INSTRUCTIONS TO FOLLOW:
Wherever the word "that" shows up in the data, report the line it sits in.

INPUT DATA Start Marker

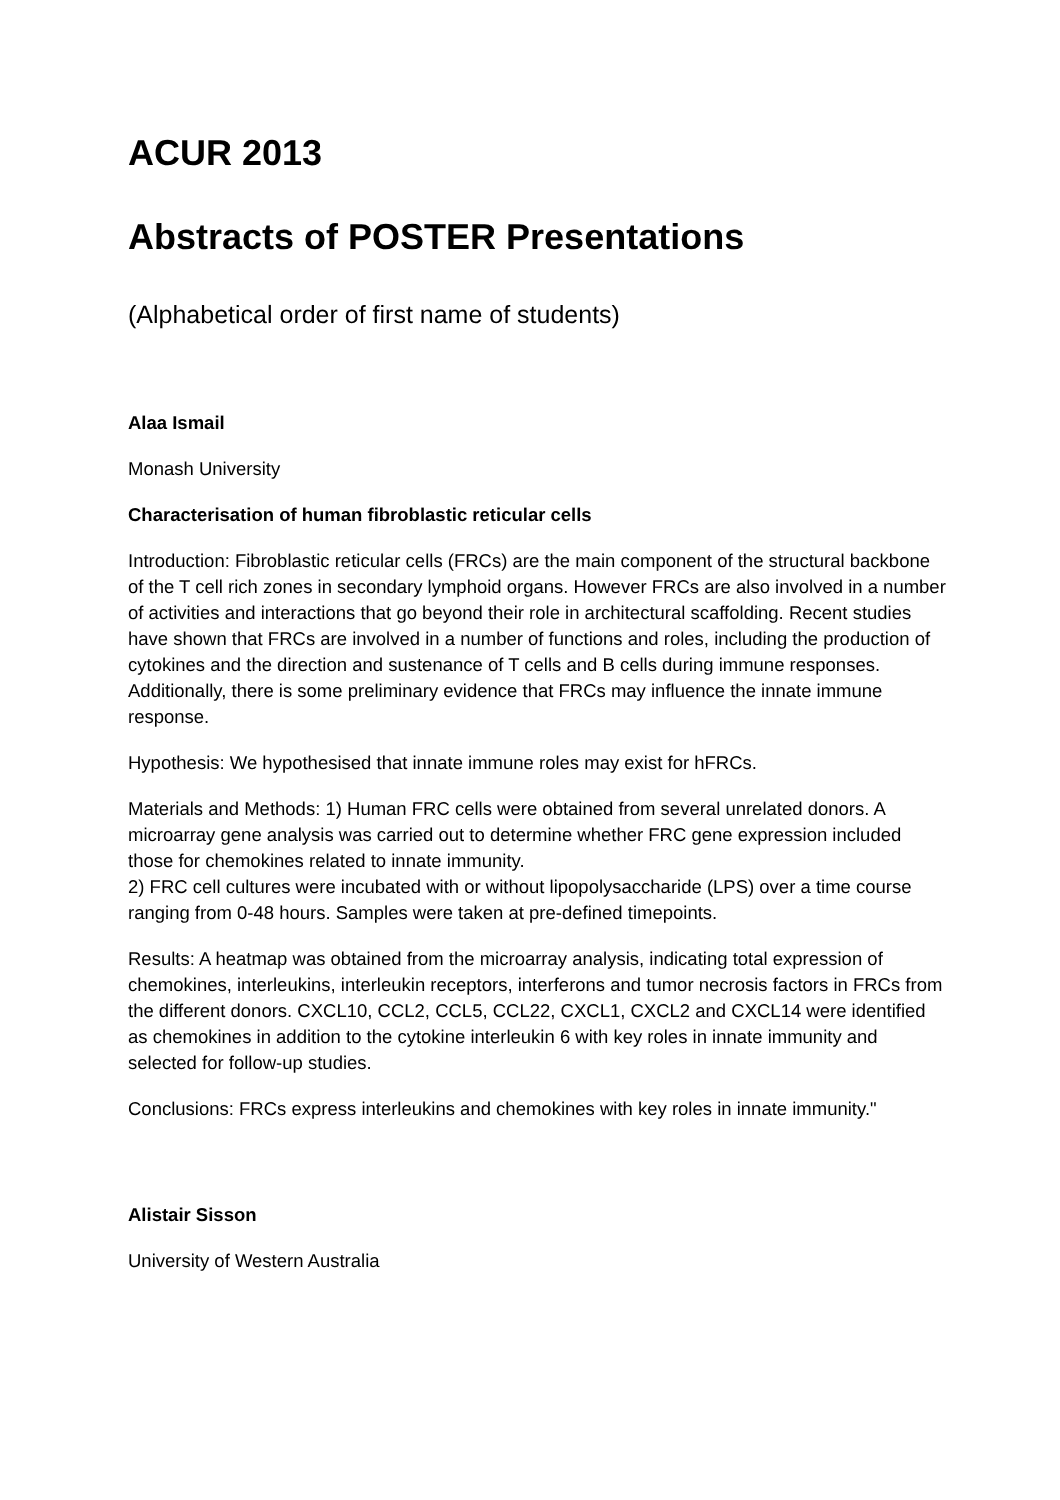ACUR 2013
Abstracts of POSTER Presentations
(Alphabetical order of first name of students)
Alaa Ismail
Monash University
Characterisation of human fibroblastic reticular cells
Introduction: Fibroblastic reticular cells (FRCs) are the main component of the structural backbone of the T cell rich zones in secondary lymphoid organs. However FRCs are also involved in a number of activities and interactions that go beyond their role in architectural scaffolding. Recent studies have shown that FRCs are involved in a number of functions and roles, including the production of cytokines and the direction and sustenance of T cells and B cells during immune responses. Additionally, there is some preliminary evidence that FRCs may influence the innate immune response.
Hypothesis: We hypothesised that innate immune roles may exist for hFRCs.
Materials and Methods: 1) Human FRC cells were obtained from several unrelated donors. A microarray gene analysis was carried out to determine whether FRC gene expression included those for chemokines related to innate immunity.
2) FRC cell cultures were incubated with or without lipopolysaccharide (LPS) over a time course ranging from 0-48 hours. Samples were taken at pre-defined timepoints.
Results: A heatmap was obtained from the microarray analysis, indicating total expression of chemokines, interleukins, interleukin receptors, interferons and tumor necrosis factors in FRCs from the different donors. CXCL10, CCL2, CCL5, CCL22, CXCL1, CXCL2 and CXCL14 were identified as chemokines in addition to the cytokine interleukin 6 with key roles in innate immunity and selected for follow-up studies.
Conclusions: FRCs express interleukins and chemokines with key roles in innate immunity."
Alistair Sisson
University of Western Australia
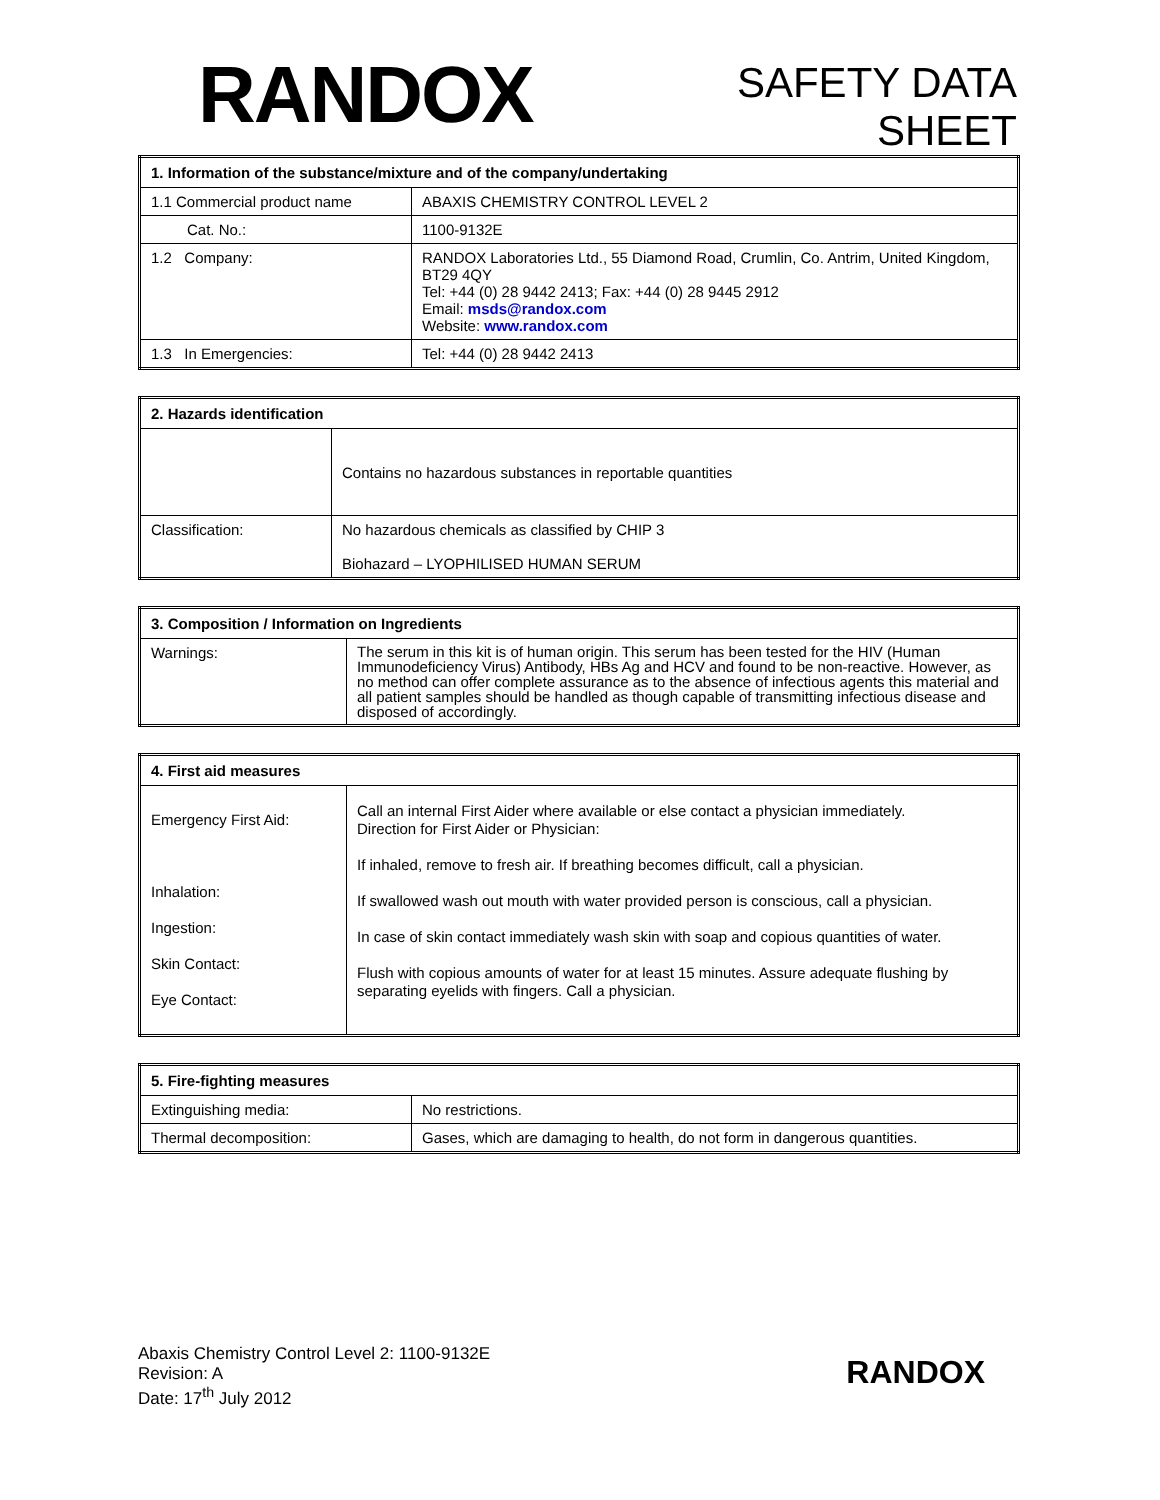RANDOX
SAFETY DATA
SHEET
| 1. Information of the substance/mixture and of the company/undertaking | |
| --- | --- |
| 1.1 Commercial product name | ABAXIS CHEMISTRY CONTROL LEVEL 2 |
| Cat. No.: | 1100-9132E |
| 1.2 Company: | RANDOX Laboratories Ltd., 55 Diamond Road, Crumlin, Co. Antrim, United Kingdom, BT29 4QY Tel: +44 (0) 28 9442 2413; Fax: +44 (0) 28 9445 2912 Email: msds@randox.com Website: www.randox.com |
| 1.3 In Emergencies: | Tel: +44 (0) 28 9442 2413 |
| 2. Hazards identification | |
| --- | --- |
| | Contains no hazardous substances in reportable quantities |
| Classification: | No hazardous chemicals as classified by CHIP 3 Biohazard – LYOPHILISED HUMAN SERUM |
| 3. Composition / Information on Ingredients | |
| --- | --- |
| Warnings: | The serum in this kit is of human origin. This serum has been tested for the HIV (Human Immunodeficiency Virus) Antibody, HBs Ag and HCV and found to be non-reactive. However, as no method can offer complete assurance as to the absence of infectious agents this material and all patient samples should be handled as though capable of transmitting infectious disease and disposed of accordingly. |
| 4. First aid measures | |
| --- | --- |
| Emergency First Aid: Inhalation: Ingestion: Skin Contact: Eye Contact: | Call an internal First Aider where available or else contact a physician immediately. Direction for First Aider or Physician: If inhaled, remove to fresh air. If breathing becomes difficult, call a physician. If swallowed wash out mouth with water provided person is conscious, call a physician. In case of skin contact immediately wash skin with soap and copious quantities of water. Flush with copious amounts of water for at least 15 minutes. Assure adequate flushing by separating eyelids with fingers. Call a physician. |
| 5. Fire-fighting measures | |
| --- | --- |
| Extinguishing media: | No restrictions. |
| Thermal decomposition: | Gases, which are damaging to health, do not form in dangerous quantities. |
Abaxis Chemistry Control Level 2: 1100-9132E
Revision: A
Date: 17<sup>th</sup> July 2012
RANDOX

INPUT DATA End Marker

TASK SOLUTION:
Introduction: Fibroblastic reticular cells (FRCs) are the main component of the structural backbone of the T cell rich zones in secondary lymphoid organs. However FRCs are also involved in a number of activities and interactions that go beyond their role in architectural scaffolding. Recent studies have shown that FRCs are involved in a number of functions and roles, including the production of cytokines and the direction and sustenance of T cells and B cells during immune responses. Additionally, there is some preliminary evidence that FRCs may influence the innate immune response.
Hypothesis: We hypothesised that innate immune roles may exist for hFRCs.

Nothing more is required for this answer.